İşin en vahim yanı, Tayyip Erdoğan’ın olayın üzerinden birkaç saat bile geçmeden ‘fail’i tespit etmiş olması ve bundan ötürü ‘paralel yapı’ adını verdiği Fethullah Gülen ve Cemaat’i işaret etmiş olması.
… Bu, son derece ciddiyetsiz bir durum.
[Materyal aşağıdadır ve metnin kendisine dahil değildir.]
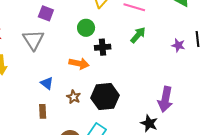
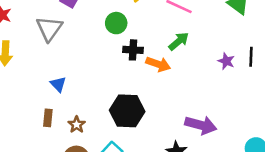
orange arrow: (79, 63) -> (158, 64), moved
brown star: (74, 97) -> (77, 125), moved
purple arrow: (165, 99) -> (201, 125), turned -95

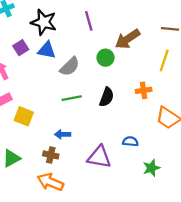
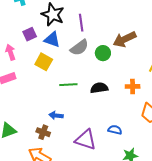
purple line: (89, 21) -> (81, 23), moved
gray semicircle: (70, 67) -> (79, 48), moved
black semicircle: (107, 97) -> (99, 88), turned -126
yellow square: (24, 116) -> (44, 62), moved

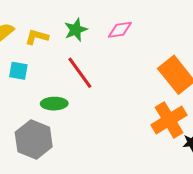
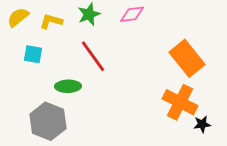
orange cross: (169, 120) -> (180, 102), turned -32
Türkiye devletini olduğundan da daha büyük zaaf içinde tüm dünyaya göstermeye yarayan bir davranış. Çünkü, devletin en üst düzey yetkililerinin Dışişleri Bakanı’nın makam odasında yaptıkları ‘mahrem içerikli’ bir toplantının dinlenilmiş olması gibi ilk planda hangi teknoloji ve elektronik usullerle bunun yapılabildiğinin çok ciddi bir araştırma sonucu ortaya çıkarılması ve bunun için ciddi bir süreye ihtiyaç gerekirken olayın tümüyle ‘Cemaat’ üzerine yüklenmesi yani ‘fail’in sözde belli olması, soruşturmaya ihtiyaç bırakmıyor. Zira, ne de olsa, bu yaklaşıma, bu zihniyete göre bu ‘casusluk olayı’nın ve ‘vatana ihanet’in faili belli olmuş bulunuyor.
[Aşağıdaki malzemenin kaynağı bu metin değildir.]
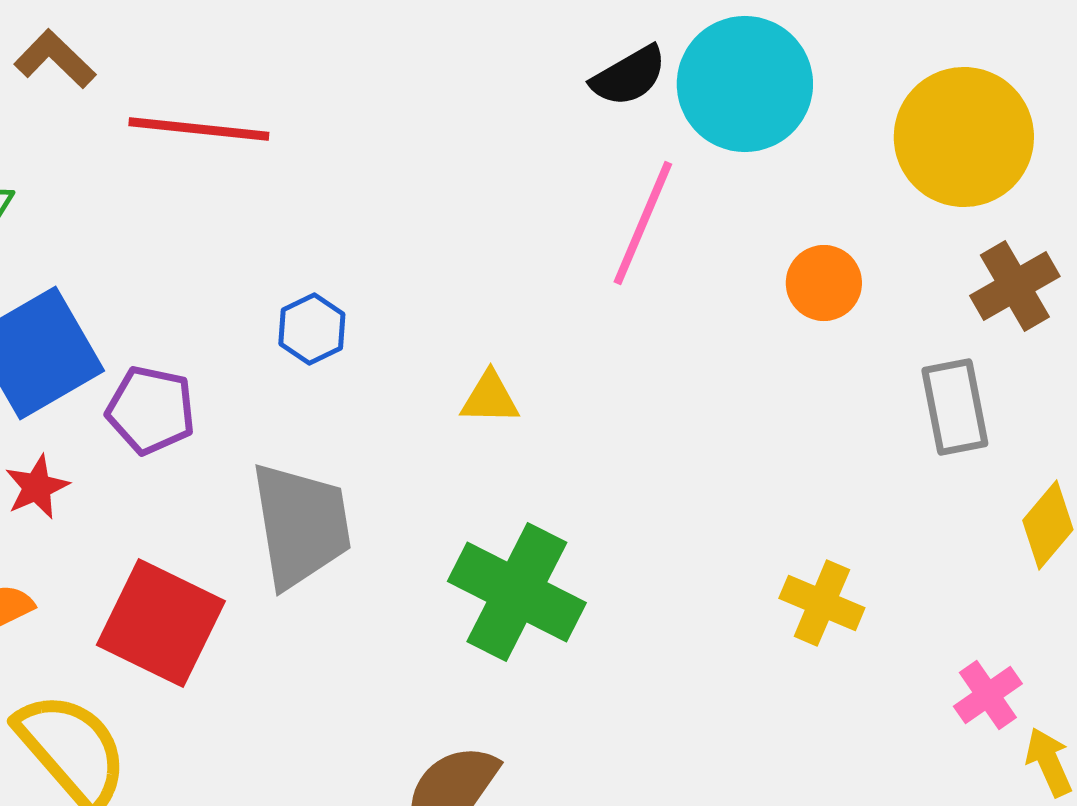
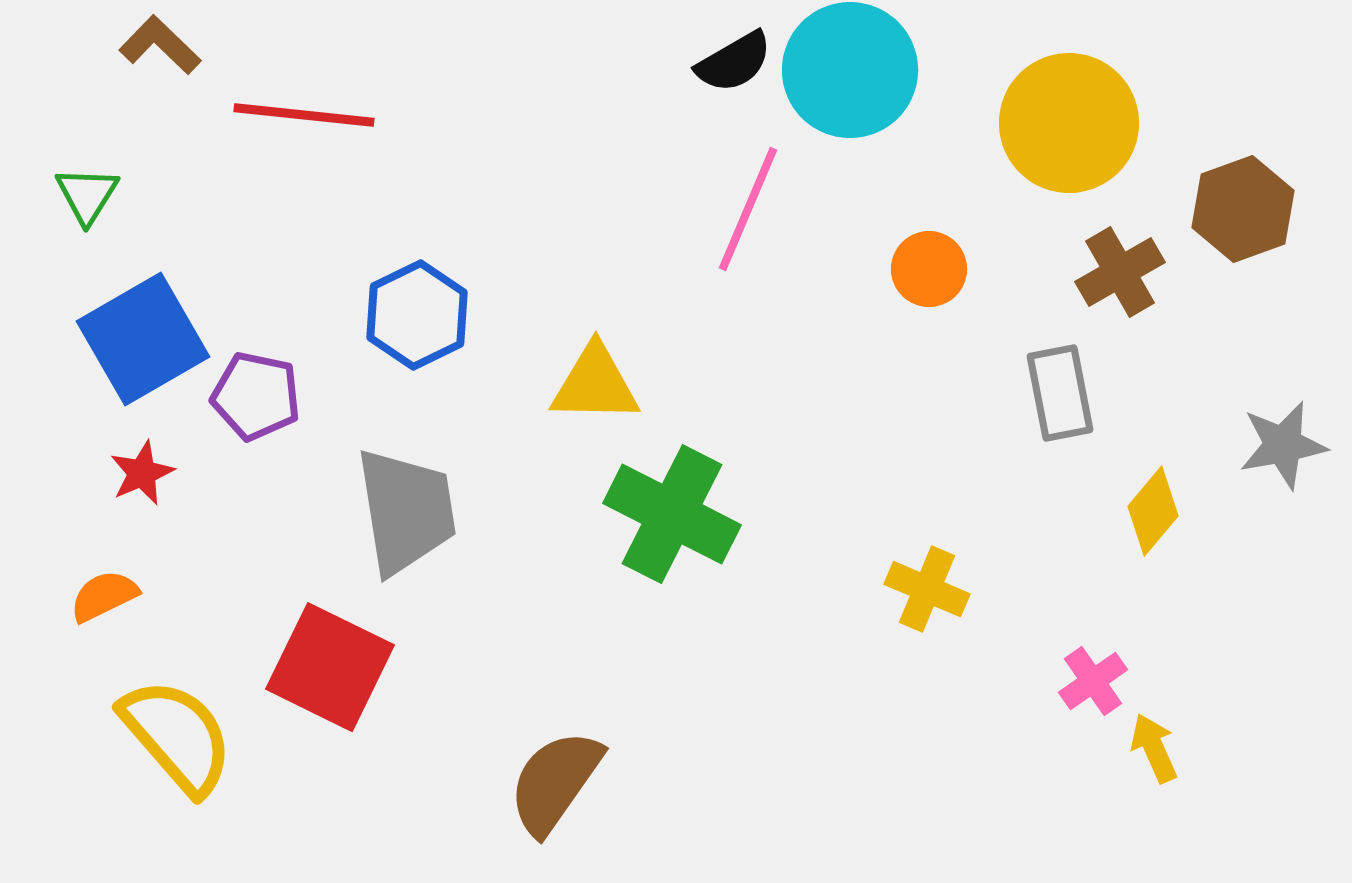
blue hexagon: (312, 329) -> (417, 315), size x1.5
yellow triangle: (490, 398) -> (595, 384), size x1.5
green cross: (517, 592) -> (672, 514), moved
red square: (161, 623) -> (330, 667), moved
Böyle bir ciddiyetsizliği ‘muz cumhuriyetleri’nden bile bekleyemezsiniz. Maalesef, Türkiye’de bu da söz konusu oldu. Bundan da önemlisi, devlet için çok büyük bir güvenlik zaafının, Tayyip Erdoğan ve bir kliğin, ‘siyasi hasım’ bildikleri için ‘cadı avı’ başlatmak için ‘araçsallaştırılması’dır. Yapılmak istenen budur.
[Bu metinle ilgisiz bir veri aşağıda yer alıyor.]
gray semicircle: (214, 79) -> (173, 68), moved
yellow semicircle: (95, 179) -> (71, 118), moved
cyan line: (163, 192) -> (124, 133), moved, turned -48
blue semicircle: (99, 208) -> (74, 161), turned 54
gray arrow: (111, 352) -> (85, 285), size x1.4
Bunun işaretleri verilmiştir bile. 30 Mart sonrasında, 1800-2000 kişiyi kapsayacak ‘iddianameler’ hazırlanacağı ve ‘Suriye konulu ses kaydı’ konusunun bu amaçla kullanılacağı iddiaları ortada dolaşıyor veya dolaştırılıyor. Türkiye’de rejimin demokrasiden giderek uzaklaştığı ortada. Söz konusu ses kaydının, ‘anti-demokratik gidişat’tan bir yukarı evreye geçiş, yani ‘Mc Carthyist’ ve ‘faşizan’ bir ‘take-off’ olarak değerlendirilmeye çalışılması ihtimali belirmiştir.
Türkiye öyle bir ‘geçiş’e uygun bir ülke mi? Türkiye halkı öyle bir rejime ‘geçit’ verecek bir durumda mı?